Bisnis.com, JAKARTA - Rancangan Undang-Undang No.23/1999 tentang Bank Indonesia yang diinisiasi DPR akan membawa banyak perombakan dalam otoritas moneter Tanah Air.
Dalam draf RUU BI yang diterima Bisnis, Jumat (18/9/2020), tugas bank sentral akan diperluas, tidak hanya menjaga kestabilan nilai rupiah, tetapi juga meningkatkan pertumbuhan ekonomi dan penciptaan lapangan kerja yang berkelanjutan.

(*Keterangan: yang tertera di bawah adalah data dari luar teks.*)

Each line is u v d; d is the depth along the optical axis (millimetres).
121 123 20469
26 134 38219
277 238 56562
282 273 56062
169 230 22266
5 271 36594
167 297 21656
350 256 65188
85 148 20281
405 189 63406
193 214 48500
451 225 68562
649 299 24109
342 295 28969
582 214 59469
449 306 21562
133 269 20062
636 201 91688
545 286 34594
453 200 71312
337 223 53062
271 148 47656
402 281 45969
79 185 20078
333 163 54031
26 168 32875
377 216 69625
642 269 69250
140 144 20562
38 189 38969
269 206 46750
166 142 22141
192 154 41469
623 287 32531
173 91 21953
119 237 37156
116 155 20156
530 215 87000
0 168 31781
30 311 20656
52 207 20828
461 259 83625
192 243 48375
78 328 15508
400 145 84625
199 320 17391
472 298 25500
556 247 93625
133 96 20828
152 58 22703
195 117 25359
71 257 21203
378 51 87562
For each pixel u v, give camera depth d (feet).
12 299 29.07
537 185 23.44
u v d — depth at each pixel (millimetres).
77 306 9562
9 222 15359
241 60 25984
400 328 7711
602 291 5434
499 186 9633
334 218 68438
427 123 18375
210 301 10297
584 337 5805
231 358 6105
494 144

Selain itu, dalam pasal 34 RUU ini tercantum pengawasan bank yang selama ini dilaksanakan oleh Otoritas Jasa Keuangan (OJK) dialihkan kepada BI, selambat-lambatnya pada 31 Desember 2023.
Sementara itu, salah satu poin krusial dalam RUU tersebut, yaitu ketentuan pasal 75. Dewan moneter yang menjabat saat ini akan diberhentikan karena perubahan kebijakan moneter yang bersifat mendesak.
"Mengingat perubahan kebijakan moneter bersifat sangat mendasar diperlukan perubahan Dewan Gubernur," tulis pasal 75 ayat 1 RUU tersebut.
Kemudian di pasal 2, disebutkan bahwa dengan berlakunya UU ini, maka Dewan Gubernur Bank Indonesia diberhentikan dan akan ditunjuk dengan pelaksana Dewan Gubernur.
Baca Juga
Adapun, selambat-lambatnya satu tahun sejak payung hukum tersebut berlaku, Presiden akan mengusulkan Dewan Gubernur untuk masa jabatan 5 tahun selanjutnya.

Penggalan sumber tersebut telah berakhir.